A SXSW volunteer hands me a little square piece of paper that says 160 on it, which means not only will I be getting into the screening of Before Midnight with no problem, but I'll be getting a good seat. I feel a cool breeze on my face, a stark contrast to the sweat-will-never-dry humidity of all day prior.

In front of me in line, I listen to a younger man and woman, seemingly around my age, speak to two middle-aged men about a myriad of subjects that I find interesting, but for some reason I refrain joining the conversation, even as it veers into Parks and Recreation territory. "They're a cute couple," I think to myself, and he steps out to the street to take a phone call and she reveals to the middle-aged men that they're co-workers and that she thinks he's great, and then she, too, steps toward the street and lights a cigarette.

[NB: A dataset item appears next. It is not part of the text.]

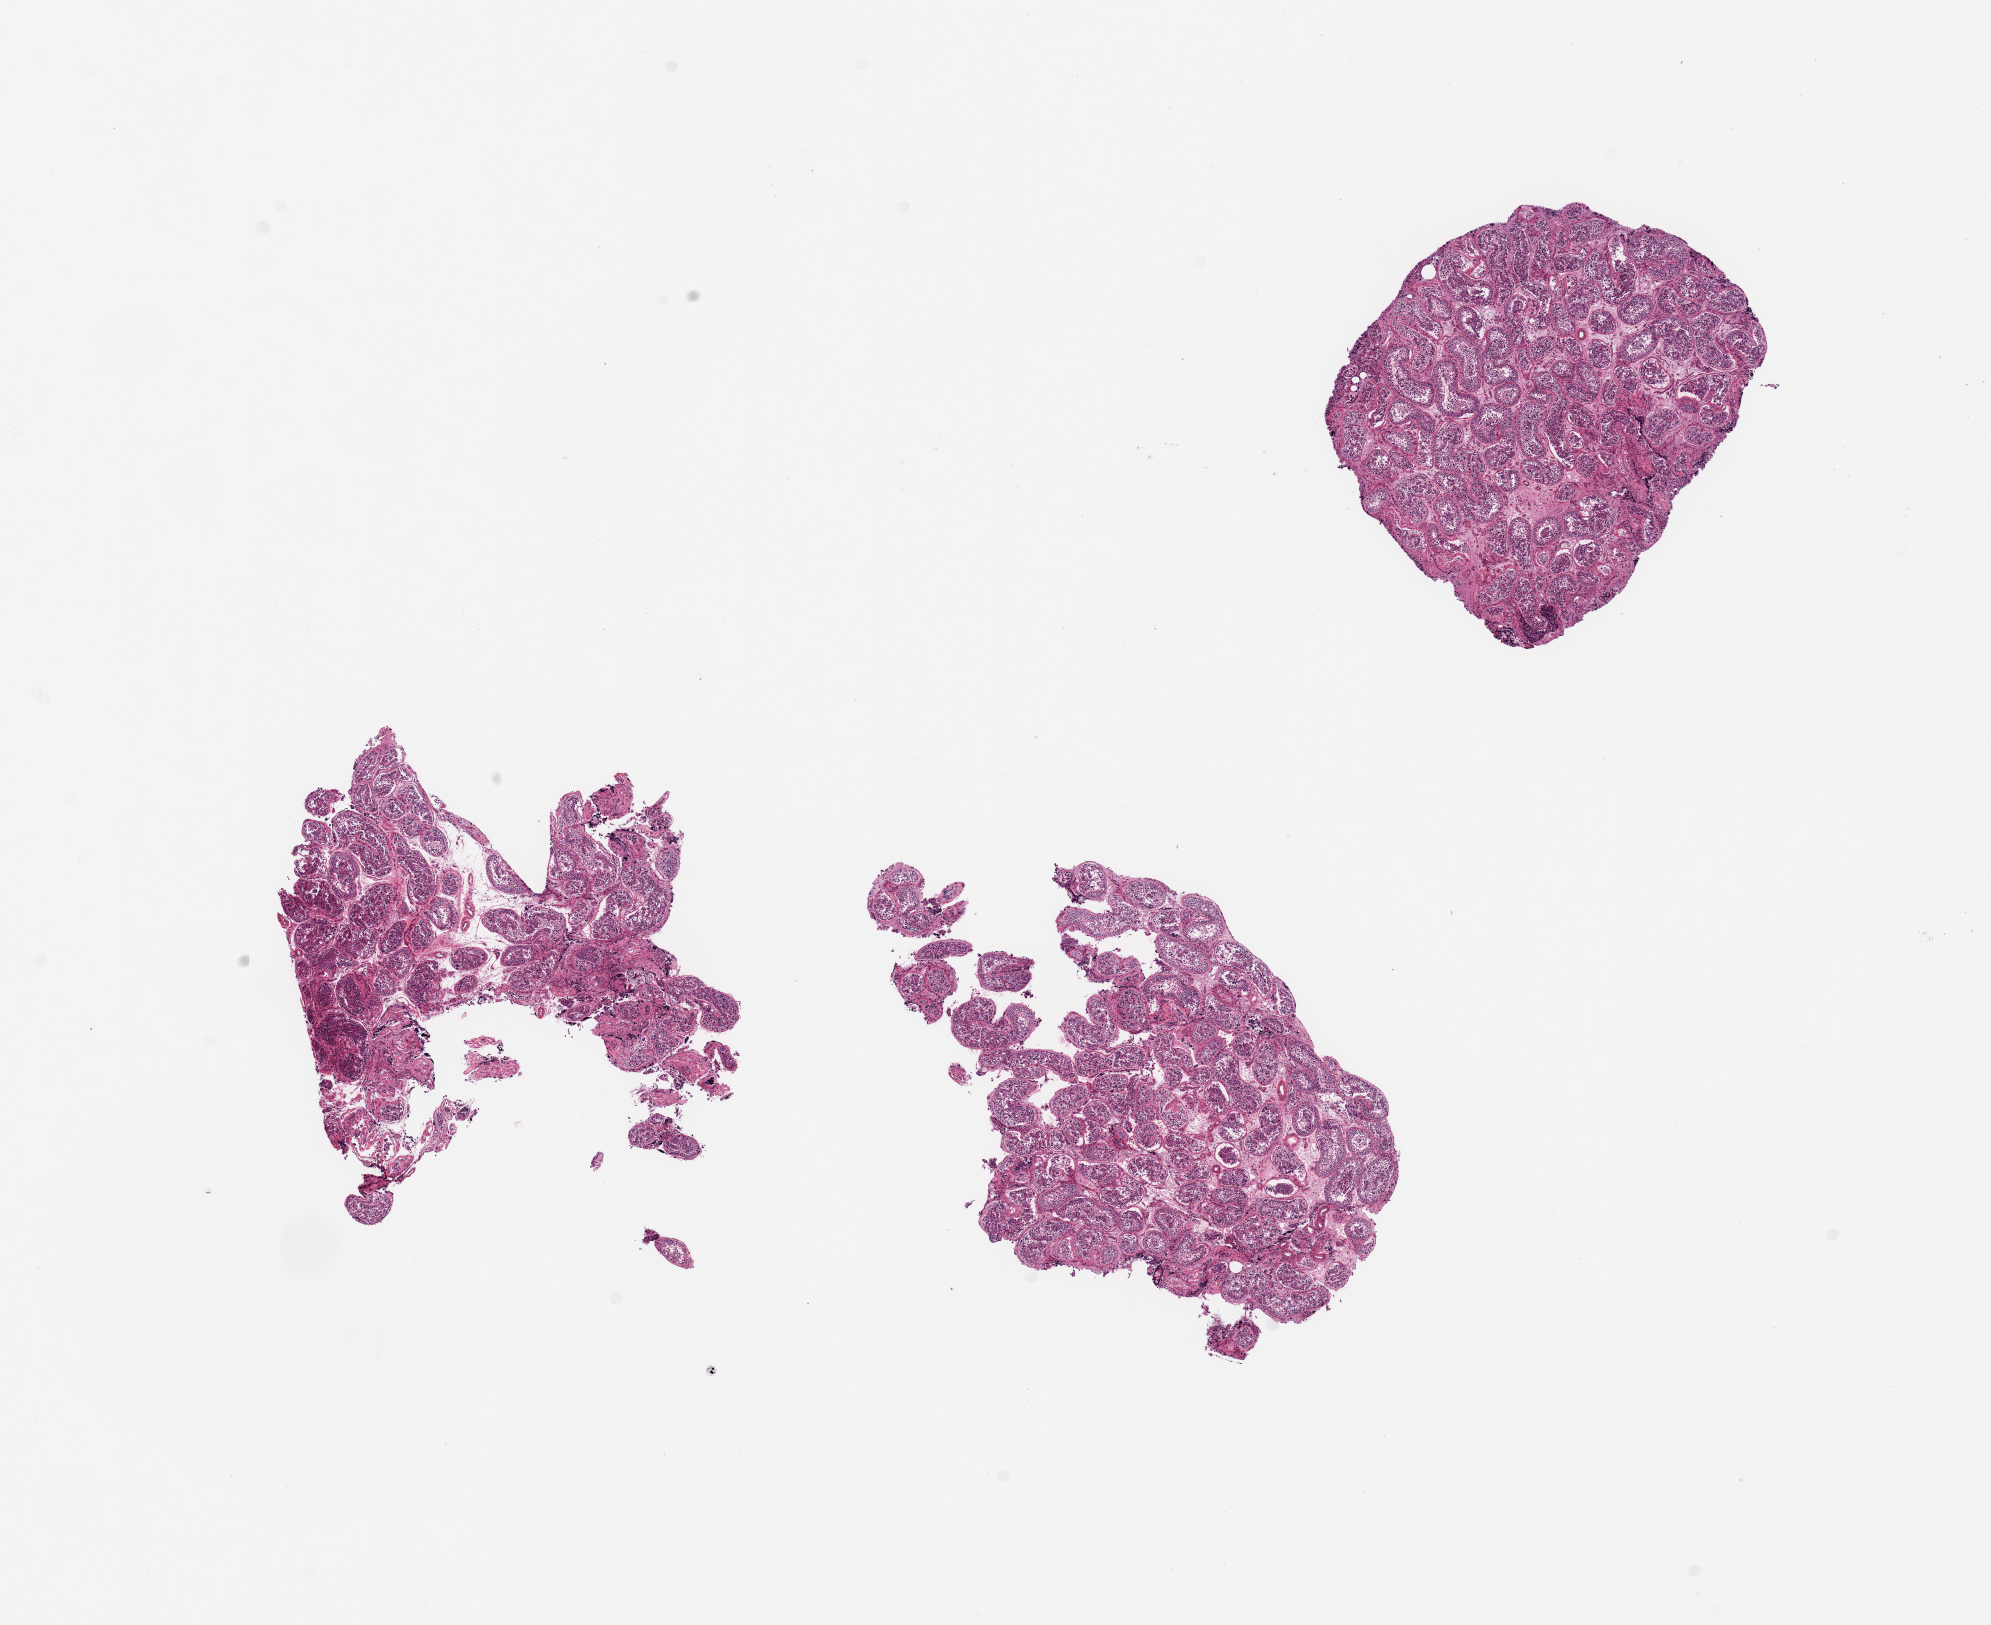
Hematoxylin and eosin (H&E) whole-slide image, shown as a low-resolution overview of the whole scanned area (about 15.8 x 12.9 mm, slide scanned at 20x), PAXgene-fixed, paraffin-embedded tissue, target tissue: testis, tissue donor sample.
Review note (as recorded): 2 pieces, 1 fragmented; active spermatogenesis.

The way she smokes, the cigarette will last about six minutes, and I spend about four and a half debating whether I should ask to bum one. I decide to ignore the fact that I quit and do so.

She ignites with energy when I ask, handing off a cigarette with the breakneck speed of a person that truly loves meeting and speaking to other people. She says she's never heard of Arlington, where I grew up, and that she'd lived in Paris until moving to the States a year ago. This was her first time in Austin.

"Pair-ee…" she reiterates, looking dreamily just to my left at something nobody else could see.

"It's a really special place… Landmarks that Hemingway wrote about, they're still there." I can't ignore how beautiful her big eyes are under the streetlamp, and she's nice enough to ignore that I know nothing about her hometown outside a handful of films I've seen. I say that Before Sunset must have held a special importance to her, and she says that yes, it had. She smiles nostalgically, and I don't mention the importance it held for me.

I figure that it's South by Southwest, and so far I've spoken to that bearded guy in the flannel and the red baseball cap at three different locations, all very far apart, so maybe I'll run into the girl from Pair-ee again, too. Or maybe the encounter, and my state of mind in line for Before Midnight, is just a testament to the fact that there's something very, very special indeed about Linklater's series.